The average customer bill edged up 4 percent to $137.24 per month after a 2 percent price hike at the beginning of the year. Customers added more services and business client revenue rose.
At NBCUniversal, advertising revenue rose 4 percent to $1.15 billion, helped by high ratings for NBC shows like “The Voice,” ”The Blacklist,” ”Sunday Night Football” and news programming.
Film revenue fell 15 percent to $1.19 billion due to tough comparisons with last year, when the popular animated movie “Despicable Me 2” was released.

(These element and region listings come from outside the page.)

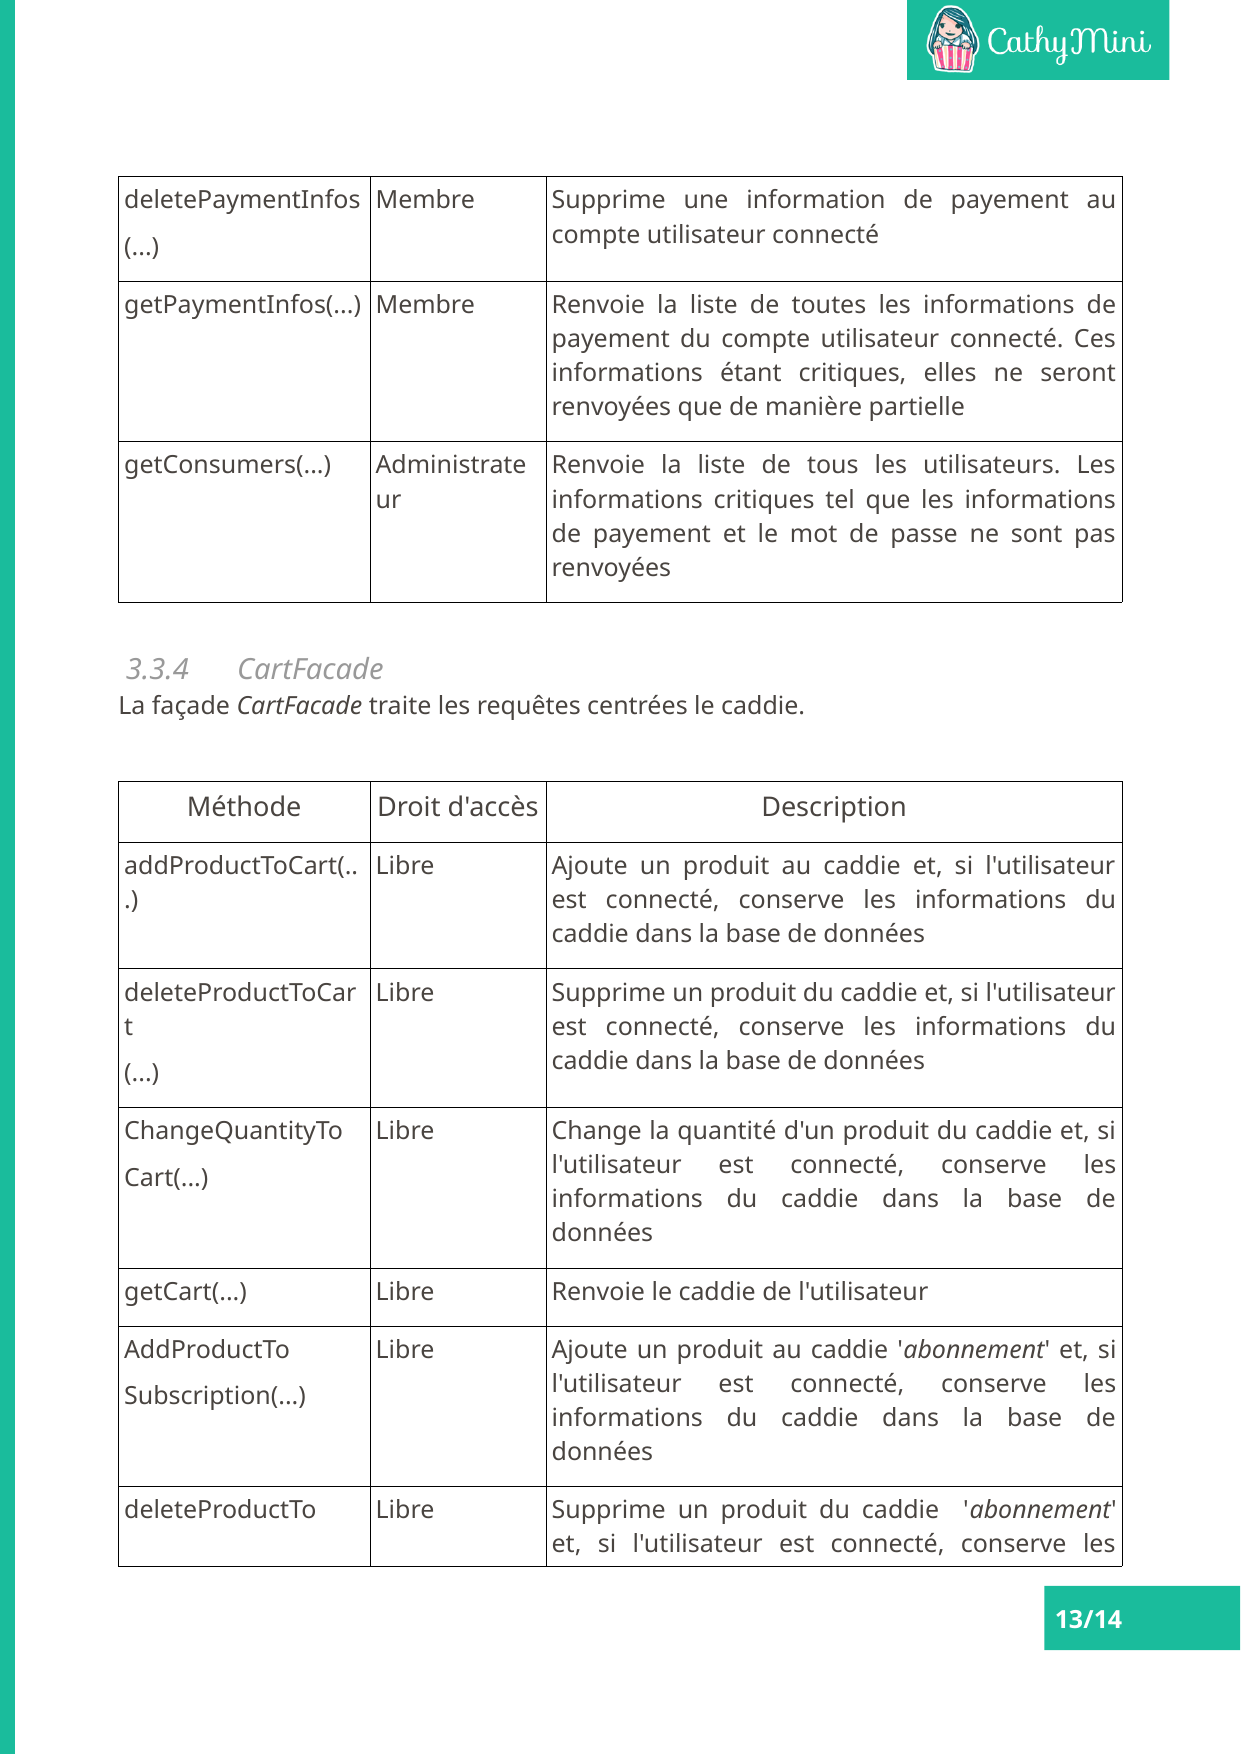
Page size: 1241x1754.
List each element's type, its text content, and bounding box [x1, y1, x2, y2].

table_header Droit d'accès [371, 782, 546, 842]
table_cell Libre [371, 969, 546, 1107]
table_cell AddProductTo Subscription(...) [119, 1327, 370, 1486]
table_cell ChangeQuantityTo Cart(...) [119, 1108, 370, 1267]
table_cell getCart(...) [119, 1269, 370, 1326]
table_cell Supprime une information de payement au compte utilisateur connecté [547, 177, 1122, 281]
table_cell Libre [371, 1108, 546, 1267]
table_cell deleteProductTo [119, 1487, 370, 1566]
table_cell Administrateur [371, 442, 546, 602]
table_cell Membre [371, 177, 546, 281]
table_cell Renvoie la liste de toutes les informations de payement du compte utilisateur connecté. Ces informations étant critiques, elles ne seront renvoyées que de manière partielle [547, 282, 1122, 441]
table_cell deleteProductToCart (...) [119, 969, 370, 1107]
table_cell getPaymentInfos(...) [119, 282, 370, 441]
table_cell addProductToCart(...) [119, 843, 370, 968]
table_cell Supprime un produit du caddie 'abonnement' et, si l'utilisateur est connecté, conserve les [547, 1487, 1122, 1566]
table_cell deletePaymentInfos (...) [119, 177, 370, 281]
table_cell Libre [371, 843, 546, 968]
table_cell Renvoie la liste de tous les utilisateurs. Les informations critiques tel que les informations de payement et le mot de passe ne sont pas renvoyées [547, 442, 1122, 602]
text La façade CartFacade traite les requêtes centrées le caddie. [118, 688, 1122, 722]
table_cell Libre [371, 1487, 546, 1566]
table_cell Ajoute un produit au caddie 'abonnement' et, si l'utilisateur est connecté, conserve les informations du caddie dans la base de données [547, 1327, 1122, 1486]
table_cell Membre [371, 282, 546, 441]
table_cell Renvoie le caddie de l'utilisateur [547, 1269, 1122, 1326]
table_cell Change la quantité d'un produit du caddie et, si l'utilisateur est connecté, conserve les informations du caddie dans la base de données [547, 1108, 1122, 1267]
table_cell Ajoute un produit au caddie et, si l'utilisateur est connecté, conserve les informations du caddie dans la base de données [547, 843, 1122, 968]
table_cell Supprime un produit du caddie et, si l'utilisateur est connecté, conserve les informations du caddie dans la base de données [547, 969, 1122, 1107]
subtitle CartFacade [118, 648, 1181, 688]
table_cell Libre [371, 1327, 546, 1486]
table_cell Libre [371, 1269, 546, 1326]
table_header Description [547, 782, 1122, 842]
table_header Méthode [119, 782, 370, 842]
table_cell getConsumers(...) [119, 442, 370, 602]
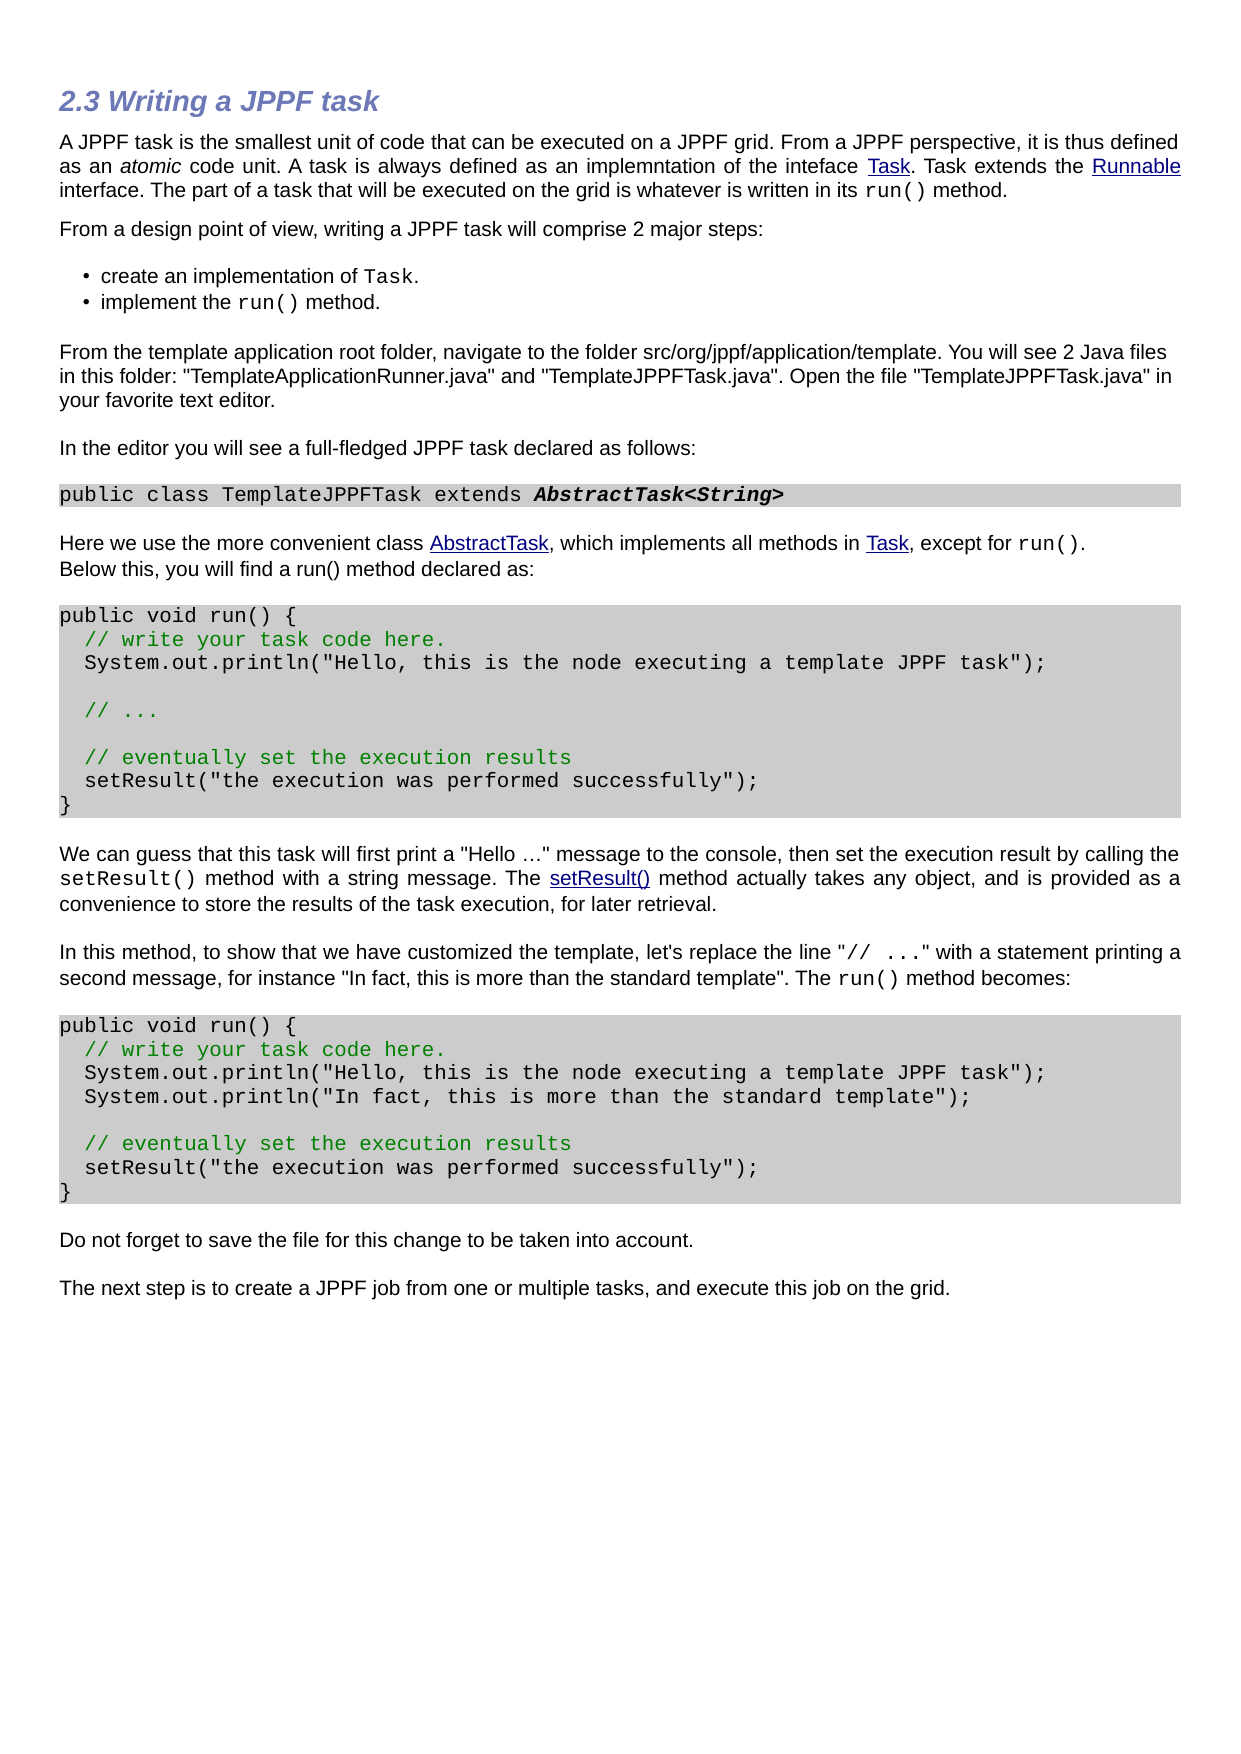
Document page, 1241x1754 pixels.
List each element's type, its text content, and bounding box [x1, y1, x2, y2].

text setResult("the execution was performed successfully"); [59, 771, 1181, 794]
text Here we use the more convenient class AbstractTask, which implements all methods in Task, except for run(). [59, 531, 1181, 557]
text System.out.println("Hello, this is the node executing a template JPPF task"); [59, 652, 1181, 676]
list create an implementation of Task. [83, 264, 1181, 290]
text setResult("the execution was performed successfully"); [59, 1157, 1181, 1181]
text System.out.println("In fact, this is more than the standard template"); [59, 1086, 1181, 1110]
text public class TemplateJPPFTask extends AbstractTask<String> [59, 484, 1181, 507]
text Below this, you will find a run() method declared as: [59, 557, 1181, 581]
subtitle Writing a JPPF task [59, 84, 1181, 118]
text A JPPF task is the smallest unit of code that can be executed on a JPPF grid. From a JPPF perspective, it is thus defined as an atomic code unit. A task is always defined as an implemntation of the inteface Task. Task extends the Runnable interface. The part of a task that will be executed on the grid is whatever is written in its run() method. [59, 130, 1181, 204]
text System.out.println("Hello, this is the node executing a template JPPF task"); [59, 1062, 1181, 1086]
text In the editor you will see a full-fledged JPPF task declared as follows: [59, 436, 1181, 460]
text } [59, 1181, 1181, 1204]
text We can guess that this task will first print a "Hello …" message to the console, then set the execution result by calling the setResult() method with a string message. The setResult() method actually takes any object, and is provided as a convenience to store the results of the task execution, for later retrieval. [59, 842, 1181, 916]
text From a design point of view, writing a JPPF task will comprise 2 major steps: [59, 216, 1181, 240]
text Do not forget to save the file for this change to be taken into account. [59, 1228, 1181, 1252]
text // eventually set the execution results [59, 747, 1181, 771]
text // eventually set the execution results [59, 1133, 1181, 1157]
text // ... [59, 699, 1181, 723]
text // write your task code here. [59, 629, 1181, 652]
text In this method, to show that we have customized the template, let's replace the line "// ..." with a statement printing a second message, for instance "In fact, this is more than the standard template". The run() method becomes: [59, 939, 1181, 991]
list implement the run() method. [83, 290, 1181, 316]
text } [59, 794, 1181, 818]
text // write your task code here. [59, 1039, 1181, 1062]
text From the template application root folder, navigate to the folder src/org/jppf/application/template. You will see 2 Java files in this folder: "TemplateApplicationRunner.java" and "TemplateJPPFTask.java". Open the file "TemplateJPPFTask.java" in your favorite text editor. [59, 340, 1181, 412]
text public void run() { [59, 1015, 1181, 1039]
text The next step is to create a JPPF job from one or multiple tasks, and execute this job on the grid. [59, 1276, 1181, 1300]
text public void run() { [59, 605, 1181, 629]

For the third quarter of 2014, revenue from the Theme Parks segment increased 18.7% to $786 million compared to $661 million in the third quarter of 2013, reflecting higher guest attendance and per capita spending, driven by the successful opening of Orlando’s The Wizarding World of Harry Potter ™ – Diagon Alley ™. Third quarter operating cash flow increased 16.9% to $402 million compared to $343 million in the same period last year, reflecting higher revenue, partially offset by an increase in operating costs to support the new attractions.
For the nine months ended September 30, 2014, revenue from the Theme Parks segment increased 13.1% to $1.9 billion compared to $1.7 billion in 2013. Operating cash flow increased 9.1% to $816 million compared to $747 million in the first nine months of 2013.
Maybe Harry Potter has a spell for strengthening Comcast’s bottom line — Profitus Maximus! (Poof!)